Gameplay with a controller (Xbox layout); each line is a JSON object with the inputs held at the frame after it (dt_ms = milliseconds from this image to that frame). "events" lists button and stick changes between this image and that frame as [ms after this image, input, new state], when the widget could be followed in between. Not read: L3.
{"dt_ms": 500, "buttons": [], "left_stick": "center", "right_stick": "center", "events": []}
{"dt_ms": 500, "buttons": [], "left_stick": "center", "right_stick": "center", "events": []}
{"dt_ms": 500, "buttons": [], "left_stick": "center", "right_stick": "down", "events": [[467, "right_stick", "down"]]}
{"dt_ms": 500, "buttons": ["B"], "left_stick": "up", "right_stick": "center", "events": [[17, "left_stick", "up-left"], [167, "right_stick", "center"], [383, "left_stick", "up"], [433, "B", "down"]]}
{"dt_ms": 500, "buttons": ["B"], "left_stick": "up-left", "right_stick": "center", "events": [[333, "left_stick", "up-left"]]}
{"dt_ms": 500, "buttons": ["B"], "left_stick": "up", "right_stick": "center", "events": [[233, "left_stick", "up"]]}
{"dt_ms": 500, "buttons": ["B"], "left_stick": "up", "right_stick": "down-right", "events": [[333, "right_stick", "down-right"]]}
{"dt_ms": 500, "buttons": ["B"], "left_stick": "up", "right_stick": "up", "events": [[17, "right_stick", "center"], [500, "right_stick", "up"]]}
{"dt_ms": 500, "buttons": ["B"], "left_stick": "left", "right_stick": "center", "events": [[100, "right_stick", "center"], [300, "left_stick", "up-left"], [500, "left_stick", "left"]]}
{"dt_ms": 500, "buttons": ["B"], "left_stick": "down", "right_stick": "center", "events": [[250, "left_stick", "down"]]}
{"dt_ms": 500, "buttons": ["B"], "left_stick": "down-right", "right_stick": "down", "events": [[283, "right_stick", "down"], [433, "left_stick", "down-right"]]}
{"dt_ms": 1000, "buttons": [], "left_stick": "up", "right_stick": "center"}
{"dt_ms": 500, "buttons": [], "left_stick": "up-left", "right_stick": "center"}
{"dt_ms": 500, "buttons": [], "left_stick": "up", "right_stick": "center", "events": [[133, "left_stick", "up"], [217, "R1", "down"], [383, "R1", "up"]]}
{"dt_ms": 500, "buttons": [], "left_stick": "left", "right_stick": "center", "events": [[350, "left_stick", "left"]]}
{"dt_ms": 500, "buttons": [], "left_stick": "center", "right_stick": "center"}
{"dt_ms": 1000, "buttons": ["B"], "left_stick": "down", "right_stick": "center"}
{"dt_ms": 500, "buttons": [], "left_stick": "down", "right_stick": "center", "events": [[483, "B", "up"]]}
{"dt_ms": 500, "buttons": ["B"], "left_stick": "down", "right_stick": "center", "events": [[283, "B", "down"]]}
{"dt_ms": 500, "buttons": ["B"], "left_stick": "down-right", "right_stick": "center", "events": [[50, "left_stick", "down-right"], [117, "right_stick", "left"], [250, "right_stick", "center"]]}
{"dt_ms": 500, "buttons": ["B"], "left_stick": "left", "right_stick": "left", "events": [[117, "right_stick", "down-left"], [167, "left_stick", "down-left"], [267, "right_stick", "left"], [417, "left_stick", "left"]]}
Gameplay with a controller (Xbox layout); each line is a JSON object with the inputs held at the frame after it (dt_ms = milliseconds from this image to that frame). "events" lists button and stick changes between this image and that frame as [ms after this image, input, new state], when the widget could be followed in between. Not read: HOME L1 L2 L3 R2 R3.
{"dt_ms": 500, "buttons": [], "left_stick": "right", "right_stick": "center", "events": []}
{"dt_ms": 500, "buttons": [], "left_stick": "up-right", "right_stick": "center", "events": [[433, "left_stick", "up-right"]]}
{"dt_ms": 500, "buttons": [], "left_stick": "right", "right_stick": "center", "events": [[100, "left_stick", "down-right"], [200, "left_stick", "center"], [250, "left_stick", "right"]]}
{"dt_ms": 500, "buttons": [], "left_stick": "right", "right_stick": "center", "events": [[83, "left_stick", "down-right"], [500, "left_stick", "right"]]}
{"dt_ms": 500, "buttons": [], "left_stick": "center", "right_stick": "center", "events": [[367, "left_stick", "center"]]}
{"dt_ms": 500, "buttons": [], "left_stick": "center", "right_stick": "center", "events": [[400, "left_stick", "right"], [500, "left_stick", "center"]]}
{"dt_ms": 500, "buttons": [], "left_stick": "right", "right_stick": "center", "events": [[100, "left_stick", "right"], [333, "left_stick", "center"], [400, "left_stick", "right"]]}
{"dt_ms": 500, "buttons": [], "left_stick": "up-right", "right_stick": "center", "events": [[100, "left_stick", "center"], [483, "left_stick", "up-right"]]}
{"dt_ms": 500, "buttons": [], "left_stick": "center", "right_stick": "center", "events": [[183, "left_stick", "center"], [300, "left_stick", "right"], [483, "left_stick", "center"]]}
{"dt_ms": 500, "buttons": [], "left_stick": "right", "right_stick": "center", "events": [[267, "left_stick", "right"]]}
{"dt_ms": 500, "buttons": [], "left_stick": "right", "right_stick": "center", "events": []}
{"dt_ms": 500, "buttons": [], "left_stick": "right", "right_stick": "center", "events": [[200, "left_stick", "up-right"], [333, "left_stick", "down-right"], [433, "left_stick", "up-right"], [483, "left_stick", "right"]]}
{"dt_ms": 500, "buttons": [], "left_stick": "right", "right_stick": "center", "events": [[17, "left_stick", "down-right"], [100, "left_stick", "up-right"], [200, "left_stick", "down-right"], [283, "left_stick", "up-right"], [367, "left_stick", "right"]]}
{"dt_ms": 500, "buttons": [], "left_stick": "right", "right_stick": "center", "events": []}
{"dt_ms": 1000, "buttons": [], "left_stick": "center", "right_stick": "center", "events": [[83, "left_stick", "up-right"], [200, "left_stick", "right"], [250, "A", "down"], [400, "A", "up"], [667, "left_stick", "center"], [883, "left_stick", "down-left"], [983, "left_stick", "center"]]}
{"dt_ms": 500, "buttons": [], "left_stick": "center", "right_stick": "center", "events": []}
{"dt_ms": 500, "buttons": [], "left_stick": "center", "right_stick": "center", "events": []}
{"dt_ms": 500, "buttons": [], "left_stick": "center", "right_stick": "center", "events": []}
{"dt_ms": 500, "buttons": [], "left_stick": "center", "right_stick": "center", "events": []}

EXERCISE OBJECTIVE:
Look through the lines above and collect those with the word "read".

SOLUTION TO THIS TASK:
Gameplay with a controller (Xbox layout); each line is a JSON object with the inputs held at the frame after it (dt_ms = milliseconds from this image to that frame). "events" lists button and stick changes between this image and that frame as [ms after this image, input, new state], when the widget could be followed in between. Not read: L3.
Gameplay with a controller (Xbox layout); each line is a JSON object with the inputs held at the frame after it (dt_ms = milliseconds from this image to that frame). "events" lists button and stick changes between this image and that frame as [ms after this image, input, new state], when the widget could be followed in between. Not read: HOME L1 L2 L3 R2 R3.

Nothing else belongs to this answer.